目黒蓮、いまもなお抱き続ける「宇宙Six」への熱い思い

 それにしても、宇宙Sixのメンバーもファンも、目黒がこれほどまでに活躍するとは、想像していなかったのではないか。もしかしたら、目黒本人もそうだったかもしれない。

 しかし、ただ単に「ルックスが良かったから」だけでは、この“目黒伝説”は説明がつかない気もする。ルックスの良さを超える彼の魅力とは何かと考えたとき、彼の“熱さ”を思い出した。
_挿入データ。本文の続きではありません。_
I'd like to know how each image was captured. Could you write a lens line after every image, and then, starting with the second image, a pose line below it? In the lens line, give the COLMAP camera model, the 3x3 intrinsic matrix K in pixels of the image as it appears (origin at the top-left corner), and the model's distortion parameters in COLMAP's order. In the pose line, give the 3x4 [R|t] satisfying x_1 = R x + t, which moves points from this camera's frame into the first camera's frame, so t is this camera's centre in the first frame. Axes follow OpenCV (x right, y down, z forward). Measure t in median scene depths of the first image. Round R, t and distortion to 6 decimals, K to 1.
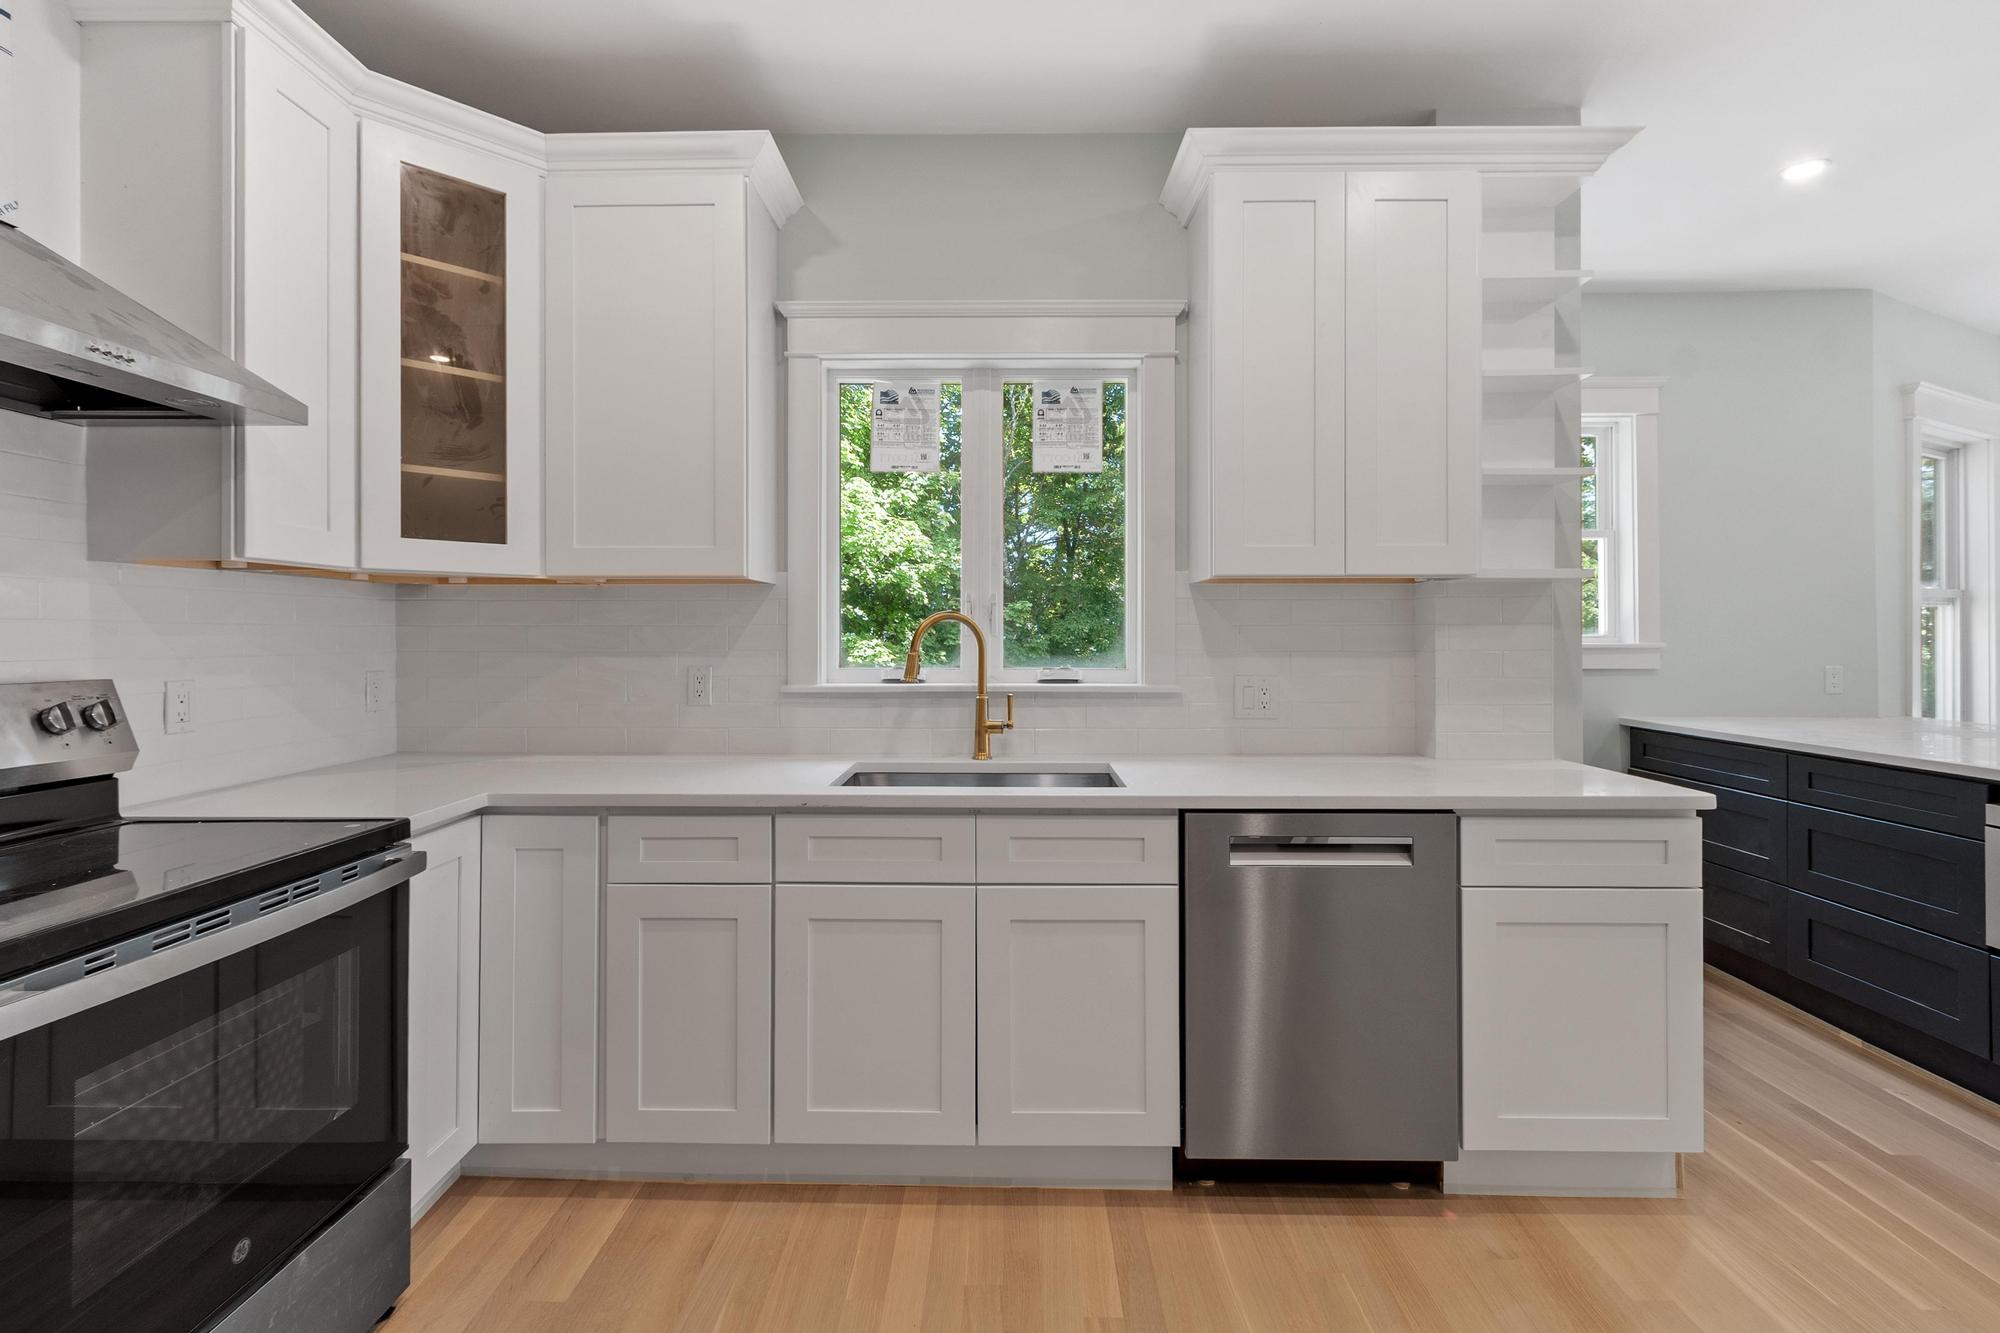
lens RADIAL K [[888.9, 0, 997.8], [0, 888.9, 627.0], [0, 0, 1]] dist [0.001552, 0.000409]
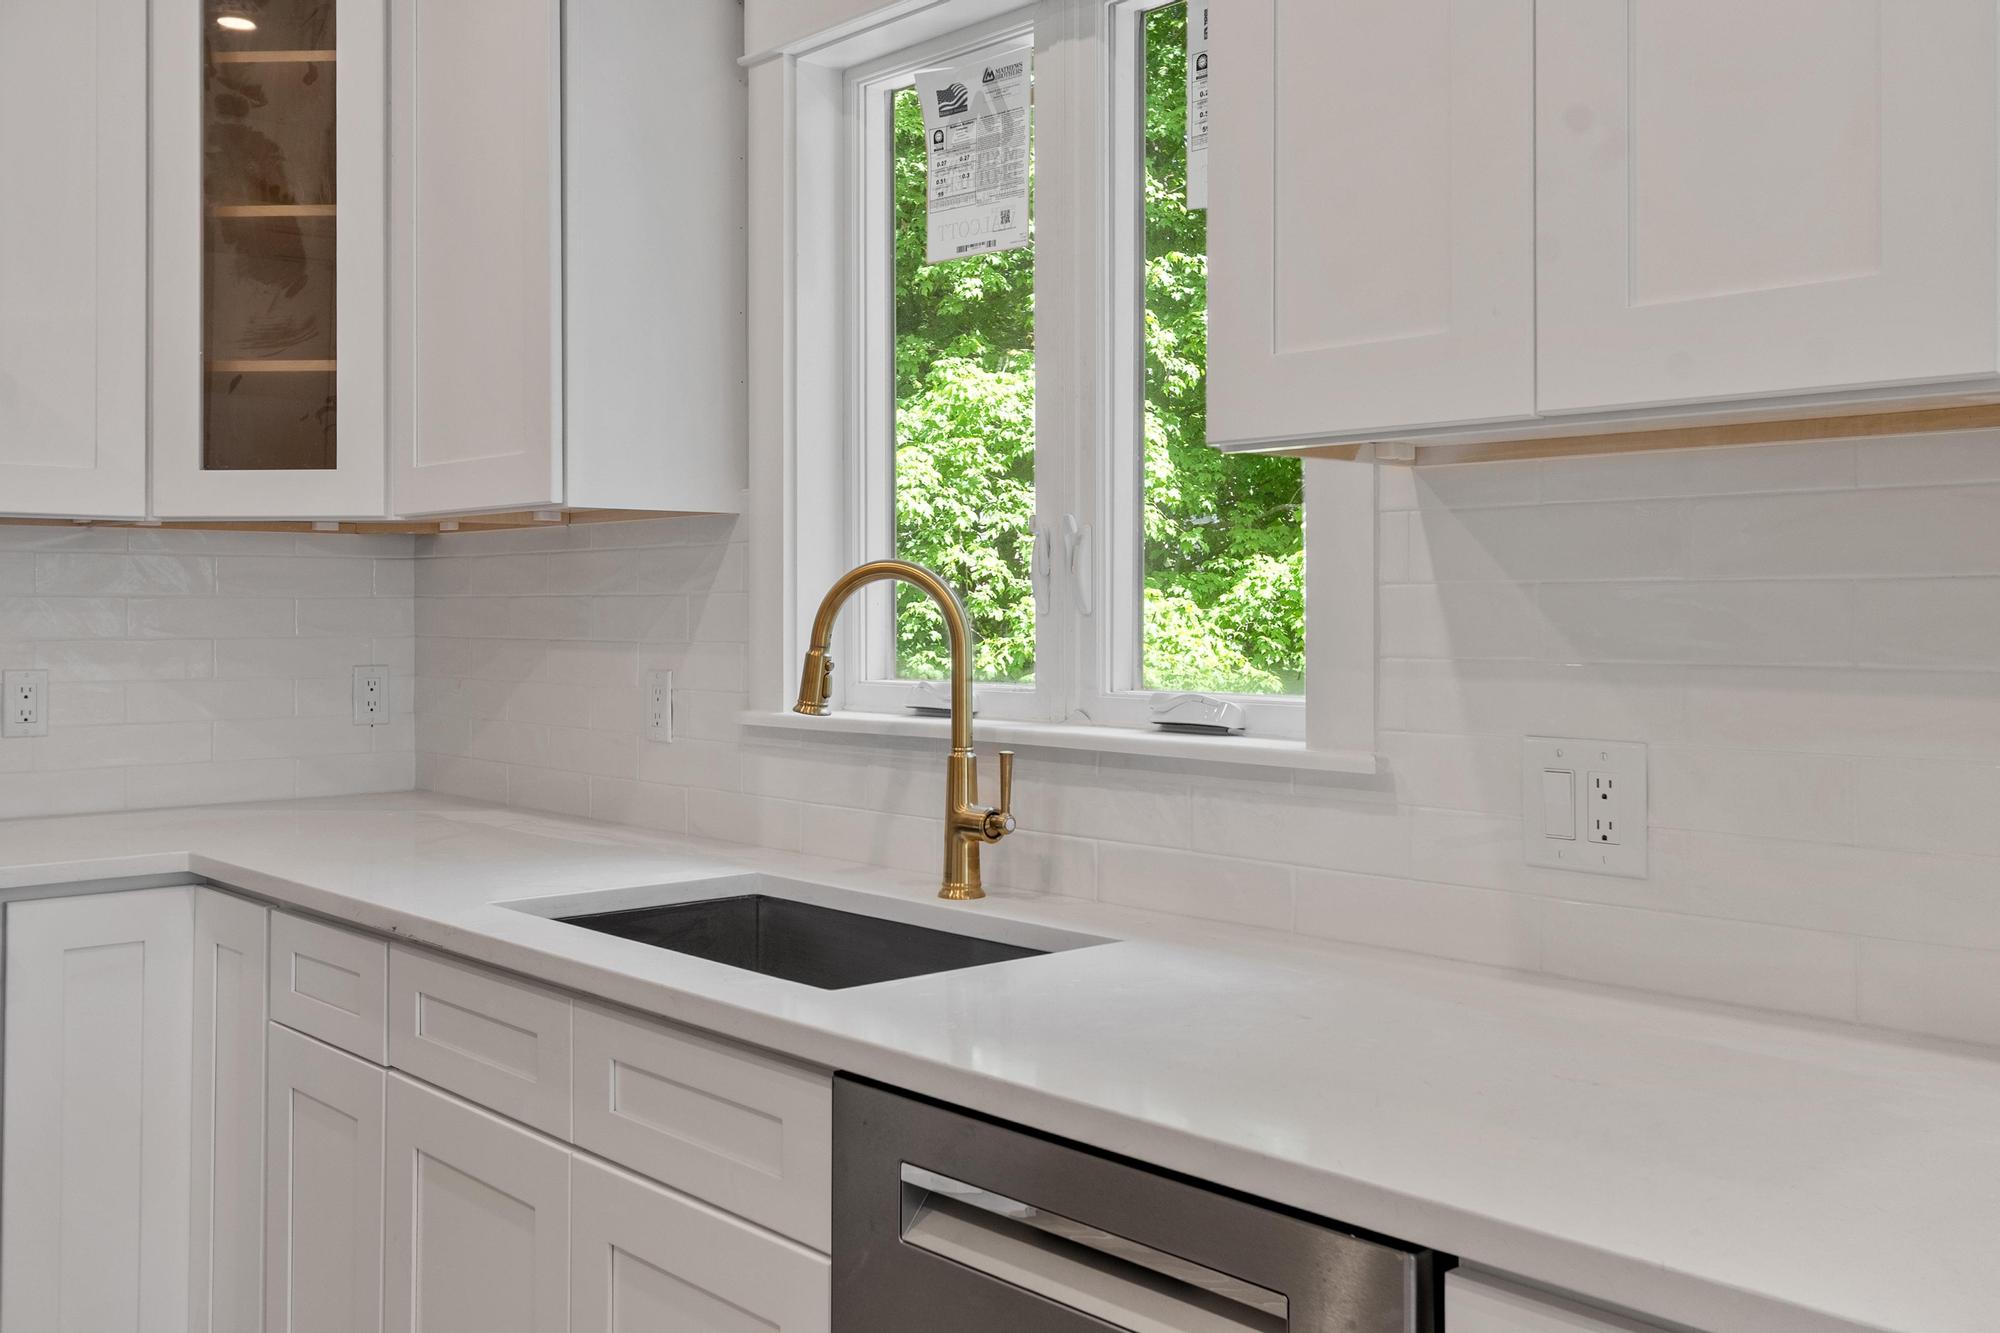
lens RADIAL K [[1849.3, 0, 999.7], [0, 1849.3, 590.3], [0, 0, 1]] dist [0.056572, -0.156110]
pose [[0.682496, -0.008372, -0.730841, 0.769757], [0.006293, 0.999965, -0.005578, 0.004140], [0.730862, -0.000792, 0.682525, 0.457015]]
 目黒はSnow ManのCDデビューが発表された19年夏のコンサート『ジャニーズJr.8・8祭り〜東京ドームから始まる〜』で、宇宙Sixとして最後のステージに立った。その際、彼は感極まって「宇宙最高ー!」と叫び、ユニットへの愛をジャニーズファンに知らしめた。
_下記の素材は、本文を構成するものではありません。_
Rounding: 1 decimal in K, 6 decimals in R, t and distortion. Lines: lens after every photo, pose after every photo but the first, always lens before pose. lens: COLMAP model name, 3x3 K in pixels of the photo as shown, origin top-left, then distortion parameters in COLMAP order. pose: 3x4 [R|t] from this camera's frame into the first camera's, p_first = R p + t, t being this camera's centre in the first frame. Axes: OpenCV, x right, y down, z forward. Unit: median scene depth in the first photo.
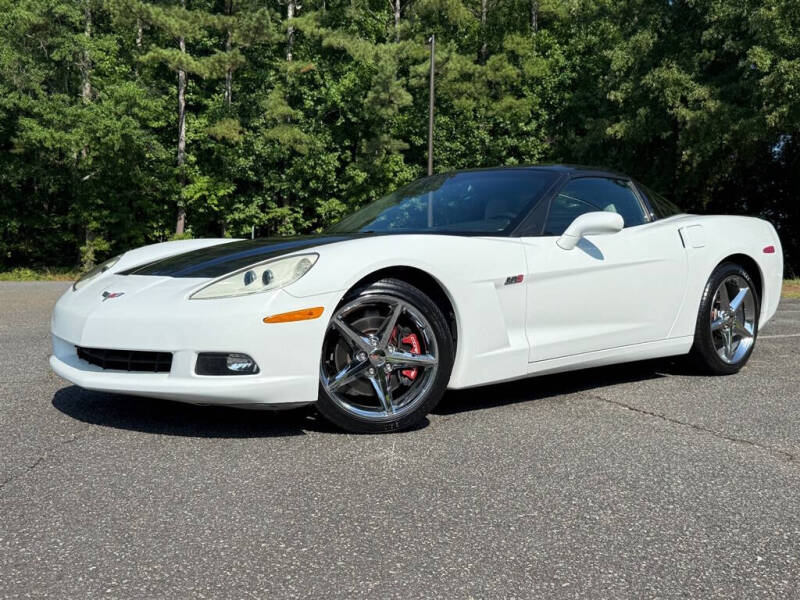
lens RADIAL K [[939.0, 0, 398.3], [0, 939.0, 308.3], [0, 0, 1]] dist [0.221071, -0.534760]
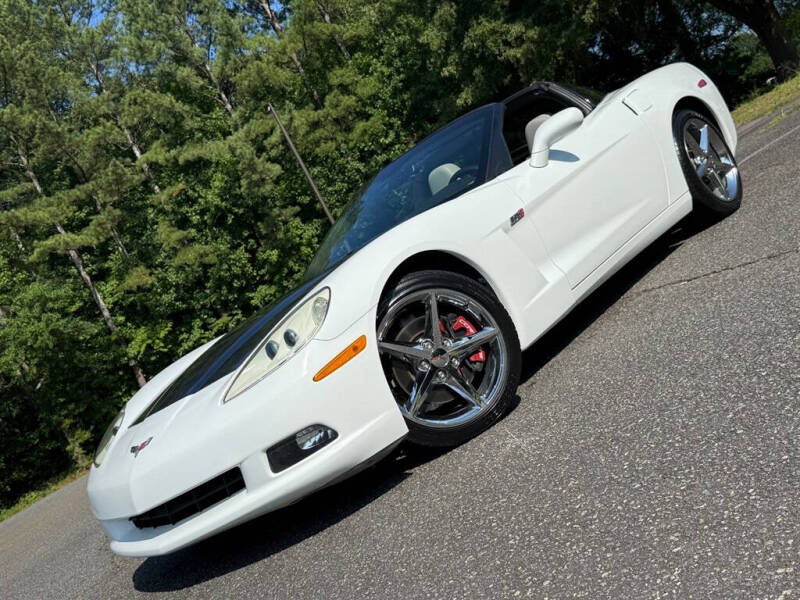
lens RADIAL K [[880.1, 0, 398.2], [0, 880.1, 306.9], [0, 0, 1]] dist [0.225781, -0.560485]
pose [[0.869790, -0.489589, 0.061384, -0.007609], [0.491577, 0.870554, -0.022067, 0.000834], [-0.042634, 0.049369, 0.997870, 0.014693]]
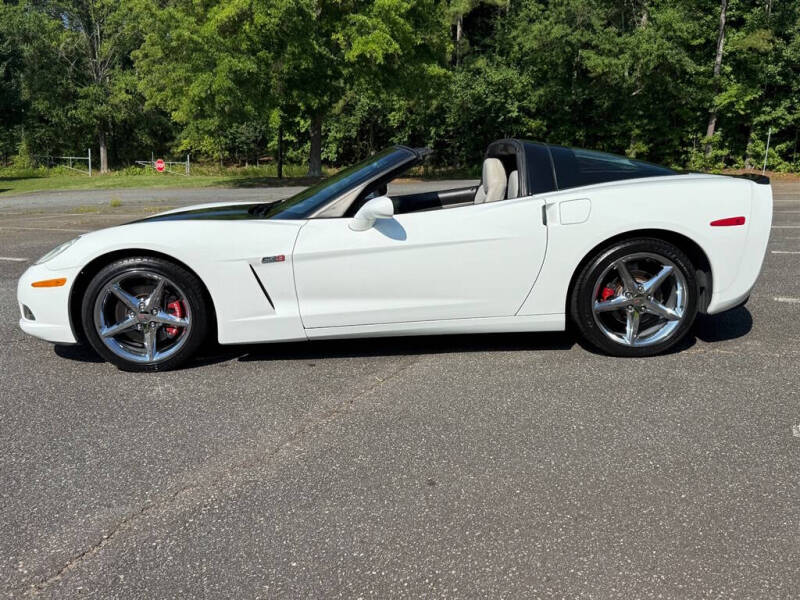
lens RADIAL K [[728.5, 0, 397.4], [0, 728.5, 311.9], [0, 0, 1]] dist [0.045738, -0.089276]
pose [[0.760812, 0.126208, -0.636582, 0.083989], [-0.019856, 0.984975, 0.171549, -0.012640], [0.648668, -0.117877, 0.751887, 0.042302]]
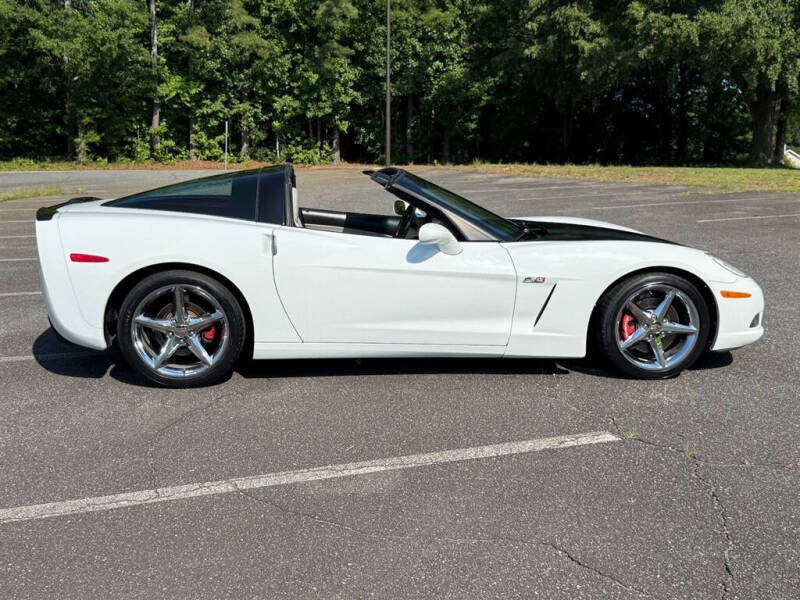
lens RADIAL K [[939.0, 0, 398.3], [0, 939.0, 308.3], [0, 0, 1]] dist [0.221071, -0.534760]
pose [[0.991761, -0.030995, 0.124293, -0.091361], [0.014883, 0.991596, 0.128517, -0.003721], [-0.127232, -0.125609, 0.983887, -0.228598]]
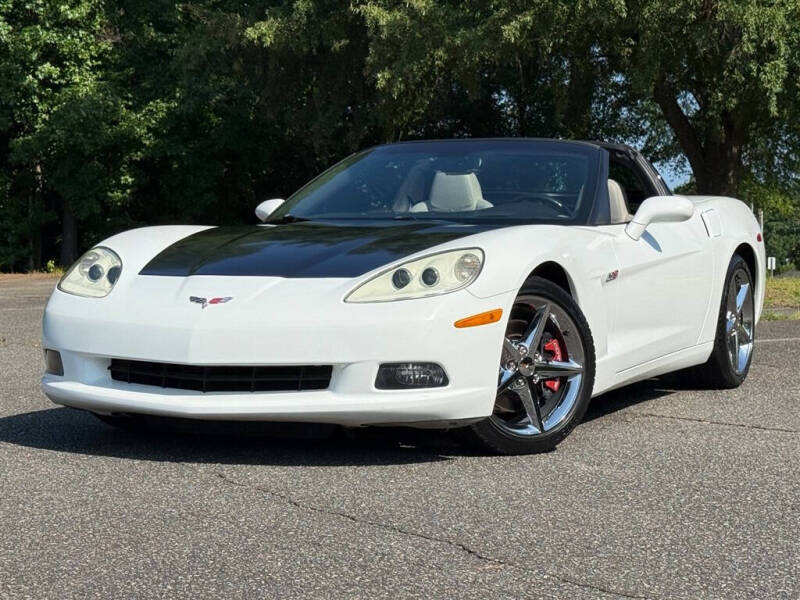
lens RADIAL K [[1716.3, 0, 400.0], [0, 1716.3, 300.0], [0, 0, 1]] dist [0.058999, 0.234234]
pose [[0.930813, -0.016238, 0.365134, -0.064399], [0.022474, 0.999665, -0.012834, 0.000744], [-0.364804, 0.020152, 0.930866, -0.039767]]
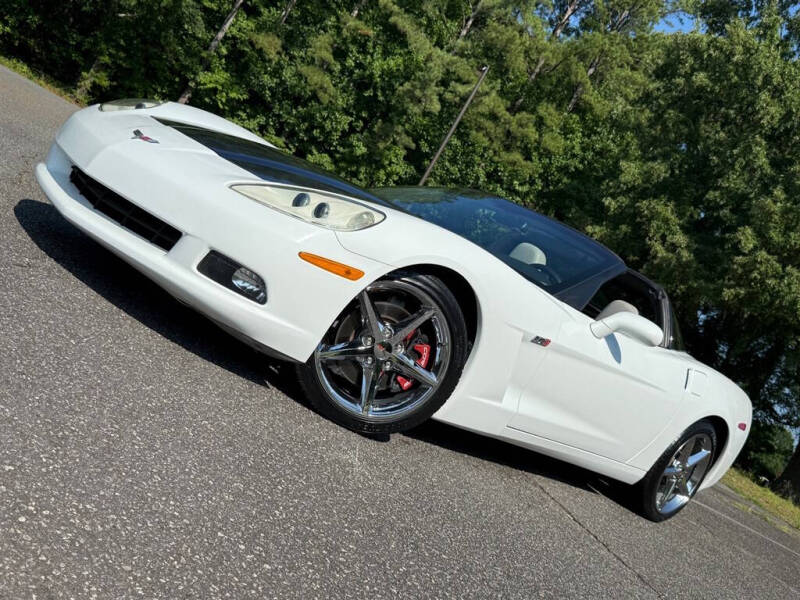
lens RADIAL K [[880.1, 0, 398.2], [0, 880.1, 306.9], [0, 0, 1]] dist [0.225781, -0.560485]
pose [[0.871733, 0.481355, 0.091532, -0.009490], [-0.482624, 0.875779, -0.009197, 0.001577], [-0.084589, -0.036158, 0.995760, 0.015884]]
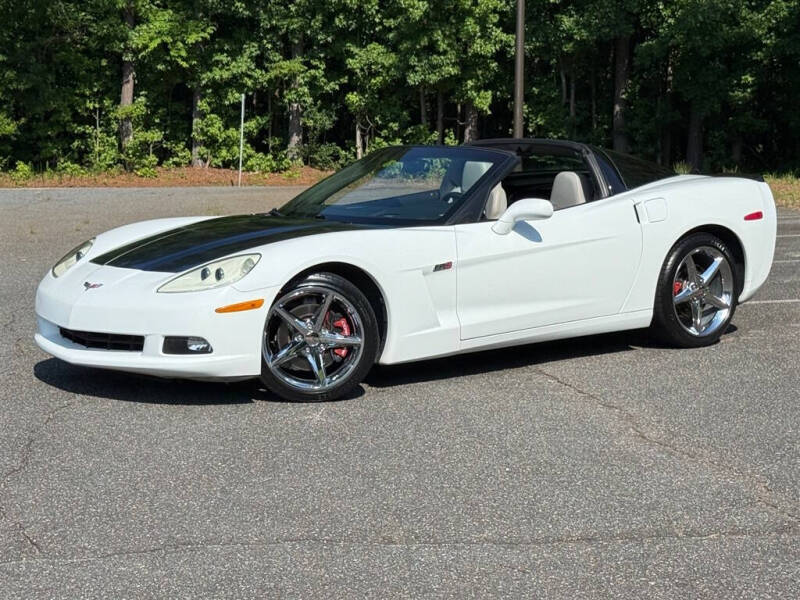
lens RADIAL K [[1694.3, 0, 400.0], [0, 1694.3, 300.0], [0, 0, 1]] dist [0.175948, -0.086820]
pose [[0.997757, -0.003856, -0.066828, 0.021078], [0.007398, 0.998576, 0.052842, -0.009938], [0.066529, -0.053217, 0.996364, -0.102693]]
 また今年3月放送の『アイ・アム・冒険少年』(TBS系)で、「脱出島」に参戦した際は、元宇宙Sixのメンバー・原嘉孝をパートナーに選び、その盟友ぶりが視聴者の間で好評を博したことも記憶に新しい。そう、目黒は、宇宙Sixという現在は存在しない古巣ユニットへの思いをずっと持ち続けている熱い男。それこそが、目黒の一番の魅力といえるかもしれない。

 たらればの話でしかないが、目黒がSnow Manメンバーじゃない世界線を想像してみる。彼がもし、今もなお宇宙Sixのメンバーだったとしたら、今のような輝きを放てていただろうか。宇宙Sixから巣立つという経験をしたからこそ、これほどまでの存在になれたという気がしなくもない。

 宇宙Six時代に、彼が磨けば光る原石であると気づいていたファンは、現在、最高級の宝石になった目黒を誇らしく思うのか、それとも遠くに行ってしまったと少し寂しく感じているのか。ちょっと聞いてみたくなった。